This is what worked for me, so it may not work for you, but I wanted to give back and write a post because I found (most of) this subreddit to be helpful during my dedicated.
We start medical school as an M2, so we were formally taught cards/pulm/gastro/endo/repro/renal. I had to relearn neuro, msk/derm, anatomy, micro, heme/onc, biochem, biostats and psych, I just read FA and started hammering Uworld questions. Started Uworld doing 1 block a day around Thanksgiving. ~ 2 blocks a day of Uworld for dedicated.
Mid-February, school CBSE: 61%EPC
Mid-March; NBME 25: 70% EPC
Mid-late March: NBME 30: 76% EPC
Late March: NBME 31: 74% EPC
Late March: Old Free 120: 78% EPC
Early April: NBME 32: 73% EPC
5 days prior to real deal: NBME 33: 72% EPC
3 days prior to real deal: Old Free 120: 71% EPC
Exam April 14: Pass
I stopped Uworld altogether 2 weeks prior to my exam, 74% completed with 66% correct, random blocks, untimed, tutor mode.

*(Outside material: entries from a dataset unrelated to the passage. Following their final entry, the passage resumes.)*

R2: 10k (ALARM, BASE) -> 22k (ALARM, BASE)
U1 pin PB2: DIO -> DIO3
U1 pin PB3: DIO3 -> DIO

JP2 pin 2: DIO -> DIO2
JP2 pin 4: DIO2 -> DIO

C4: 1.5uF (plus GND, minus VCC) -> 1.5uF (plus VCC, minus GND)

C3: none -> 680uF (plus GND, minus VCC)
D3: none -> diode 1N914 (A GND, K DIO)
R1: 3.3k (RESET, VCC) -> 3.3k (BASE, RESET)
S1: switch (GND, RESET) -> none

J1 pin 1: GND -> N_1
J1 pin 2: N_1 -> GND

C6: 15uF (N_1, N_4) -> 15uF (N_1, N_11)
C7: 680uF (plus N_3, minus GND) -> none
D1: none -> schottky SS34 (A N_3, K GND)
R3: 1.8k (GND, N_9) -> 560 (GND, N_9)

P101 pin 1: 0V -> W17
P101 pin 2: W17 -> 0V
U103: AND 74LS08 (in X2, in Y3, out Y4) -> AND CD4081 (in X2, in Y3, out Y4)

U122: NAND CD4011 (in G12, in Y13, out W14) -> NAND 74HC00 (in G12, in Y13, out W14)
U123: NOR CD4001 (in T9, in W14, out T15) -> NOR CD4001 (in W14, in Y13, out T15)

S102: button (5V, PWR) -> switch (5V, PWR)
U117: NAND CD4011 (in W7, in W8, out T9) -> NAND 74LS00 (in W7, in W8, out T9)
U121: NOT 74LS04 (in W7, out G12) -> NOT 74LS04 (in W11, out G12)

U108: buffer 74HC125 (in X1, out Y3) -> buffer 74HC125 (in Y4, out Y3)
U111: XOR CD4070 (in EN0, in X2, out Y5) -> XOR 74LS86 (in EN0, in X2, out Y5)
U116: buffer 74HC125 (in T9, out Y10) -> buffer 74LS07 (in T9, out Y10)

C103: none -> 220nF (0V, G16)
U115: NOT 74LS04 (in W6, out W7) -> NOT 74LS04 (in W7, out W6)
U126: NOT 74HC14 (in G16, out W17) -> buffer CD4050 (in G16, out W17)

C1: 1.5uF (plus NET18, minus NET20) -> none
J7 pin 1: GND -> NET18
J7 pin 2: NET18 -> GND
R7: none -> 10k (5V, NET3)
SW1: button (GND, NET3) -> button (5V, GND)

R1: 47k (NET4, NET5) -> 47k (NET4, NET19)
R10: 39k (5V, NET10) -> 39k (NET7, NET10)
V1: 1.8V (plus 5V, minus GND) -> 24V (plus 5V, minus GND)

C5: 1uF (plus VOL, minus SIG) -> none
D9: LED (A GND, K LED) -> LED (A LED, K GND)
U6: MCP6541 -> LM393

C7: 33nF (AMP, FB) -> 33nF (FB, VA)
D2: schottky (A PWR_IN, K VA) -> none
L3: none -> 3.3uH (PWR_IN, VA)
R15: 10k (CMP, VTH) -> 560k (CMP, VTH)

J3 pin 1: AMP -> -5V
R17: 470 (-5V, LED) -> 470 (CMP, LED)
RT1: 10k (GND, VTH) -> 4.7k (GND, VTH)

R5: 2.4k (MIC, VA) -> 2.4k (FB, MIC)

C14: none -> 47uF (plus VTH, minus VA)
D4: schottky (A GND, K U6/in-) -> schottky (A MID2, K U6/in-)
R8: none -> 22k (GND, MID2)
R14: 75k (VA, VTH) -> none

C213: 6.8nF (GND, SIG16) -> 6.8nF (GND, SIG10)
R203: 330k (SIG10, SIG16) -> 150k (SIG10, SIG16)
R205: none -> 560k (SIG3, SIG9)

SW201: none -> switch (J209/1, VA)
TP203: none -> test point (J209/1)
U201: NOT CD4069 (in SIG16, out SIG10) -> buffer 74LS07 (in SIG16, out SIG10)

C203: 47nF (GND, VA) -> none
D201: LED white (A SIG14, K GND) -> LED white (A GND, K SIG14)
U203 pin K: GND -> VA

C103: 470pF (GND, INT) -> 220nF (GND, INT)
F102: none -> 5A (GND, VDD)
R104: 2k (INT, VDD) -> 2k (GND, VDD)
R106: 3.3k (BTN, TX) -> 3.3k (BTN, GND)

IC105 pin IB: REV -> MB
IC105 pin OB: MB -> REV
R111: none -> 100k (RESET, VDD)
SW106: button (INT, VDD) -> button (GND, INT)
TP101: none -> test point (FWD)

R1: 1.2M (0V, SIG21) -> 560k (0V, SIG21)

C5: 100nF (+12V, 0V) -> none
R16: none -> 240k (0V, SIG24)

I lowkey started getting burned out and my scores went down a bit, so I stopped looking at all information 2 days prior to the exam, did super light review (ie: 1-2 dirty medicine review vids) and then rewatched the Lord of the Rings.
Real deal felt like the Free 120 + NBME 33 for sure, with more questions (obviously) and 10-20% more obscure diseases/path/concepts/wording that I felt confused about. Said wtf out loud maybe 15 times. I flagged roughly 10-15 questions per block, either I had no idea, or I somewhat narrowed it down to a couple answer choices and was forced to make an educated guess.
Not a lot of buzzwords, but some, the SOAP questions either were straight-forward or were tricky. Ethics was also similar, either 1 answer choice was the obvious answer or there were 3 choices that all sounded the same to me lmao. Biostats had 2 calculations. Images were garbage, didn’t help me truly narrow down any answer choices but had a repeat from Free 120. My best advice is learning how to pick-up clues/content and recognize classic buzzwords but reframe the wording in your mind to describe it. I feel like this is learned from doing constant practice questions.
Required: UWorld, First Aid, NBME/Free 120
1. UWorld – The gold standard for question banks, acted as my active recall in place of Anki, helped master confidence in recognizing concepts and being able to eliminate incorrect options. (Also has built in flashcard feature which I somewhat used)
2. First Aid – The encyclopedia of information that you need to know prior to the exam summarized. I would annotate into the pdf with extra information ie: med school classes or concepts/information that I answered incorrectly from Uworld or NBME.
3. NBME’s/Free 120 – The more you do the better. I had 1-2 verbatim repeats from the previous exams on the real deal. Images tend to repeat as well. The concepts on the exams released do not change as much. Knowing the vernacular and terminology that NBME uses is different from Uworld so if you can decipher it, it’ll provide a sense of confidence and stress reduction on the real deal.
Adjuncts that I highly recommend: Pathoma, Sketchy, Randy Neil, Dirty Medicine, Mehlman, Boards and Beyond
1. Pathoma – Dr. Sattar is the GOAT. Used as an adjunct for patho/pathophys I was unfamiliar with.
2. Sketchy – Almost required for microbiology, I did not watch any pharm/path.
3. Randy Neil – The GOAT for biostats. Watch his YT series.
4. Dirty Medicine – The GOAT for mnemonics, and easy explanations on garbage topics in a condensed and HY format.
5. Mehlman – The GOAT for NBME content review and HY review, I would say nailing the topics in his PDF’s helped me on the real deal. Would recommend Arrows and Immuno. Any other section you’re weak in, do that section.
6. Boards and Beyond – Dr. Ryan can be overkill at times but if you need to be taught by lecture and ie: can’t read the info from FA and grasp it, his videos are clutch.
Resources available that I did not truly utilize: Physeo, Bootcamp, Anki, Pixorize, Amboss
1. Physeo – Didn’t use
2. Bootcamp – Didn’t use
3. Anki – Can count the number of times on one hand I used Anki for learning information, clicking through a deck of 30,000 cards just sounds wild to me, plus all the reviews, no way.
4. Pixorize – Didn’t use
5. Amboss – I did the “200 concepts that show up on every NBME” was okay, I don’t think it helped me for the real exam though.